Большую часть дня я проводила вне дома. Уже тогда я знала, что эта жизнь должна умереть, а взамен ее возникнет другая, непохожая, далекая от этих мест. Каждую ночь я видела во сне маму, она, как всегда, занята была хозяйством, долгами и коровами, которых поразила тяжелая болезнь. «Мама!» — я искала ее близости, но она, как и при жизни, была сердита на всех. Я рассказала ей, что отец привел в дом новую жену. Она, похоже, поняла, о чем речь, но отмахнулась от этого известия.
Осенью я оставила дом.
— Куда? — спросил отец.
— Работать…
— Береги себя и не отклоняйся от пути праведного, — произнес он и, не прибавив ни слова, исчез.
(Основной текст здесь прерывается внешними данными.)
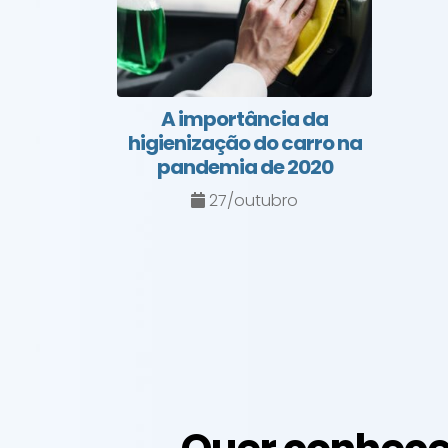
A importância da
higienização do carro na
pandemia de 2020
27/outubro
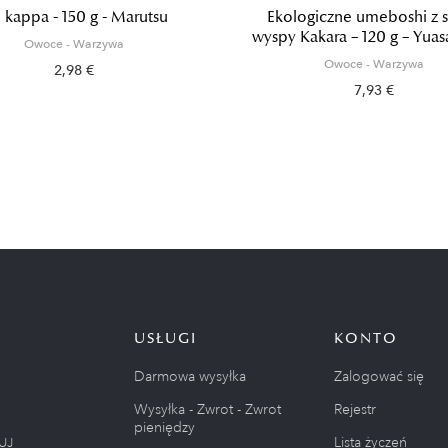
 kappa - 150 g - Marutsu
Ekologiczne umeboshi z s
wyspy Kakara – 120 g – Yua
Owoce - Warzywa
Owoce - Warzywa
2,98 €
7,93 €
USŁUGI
KONTO
Darmowa wysyłka
Zalogować się
Wysyłka - Zwrot - Zwrot
Rejestr
pieniędzy
Lista życzeń
UJ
Отец был человеком тяжелым на руку, на мать он не осмоливался ее поднять, но вторую свою жену, я слышала, колотил нещадно. Мне рассказывали, что в последние годы жизни он переменился, стал ходить в церковь по воскресеньям.
Мать свою я ощущаю, как некое неукротимое кипение, но отца вижу воочию, будто он отказывается покинуть сей мир. Летом, много лет тому назад, стоял отец, опершись на вилы с длинным черенком, и причмокивал губами, заигрывая с коровами, будто те — гулящие девки. Коровы глядели на него и улыбались, что доставляло нам великое удовольствие, а отец продолжал причмокивать. Какая-то странная близость установилась между ним и коровами…
Тем летом, отправляясь в школу — я ходила в третий класс, — я услышала голос отца:
— Куда ты идешь?
— В школу, — ответила мама, не повернув головы.
— Зачем это ей нужно? Там ничему не учат.
— Ты не священник. Батюшка велел всех девочек посылать в школу.
— А я говорю: нет! — в нем подымался дух глупого противоречия.
Но мама его не испугалась и сказала:
— Есть Господь на небесах, Он — царь, Он — отец, и Его мы обязаны слушаться, а не тебя.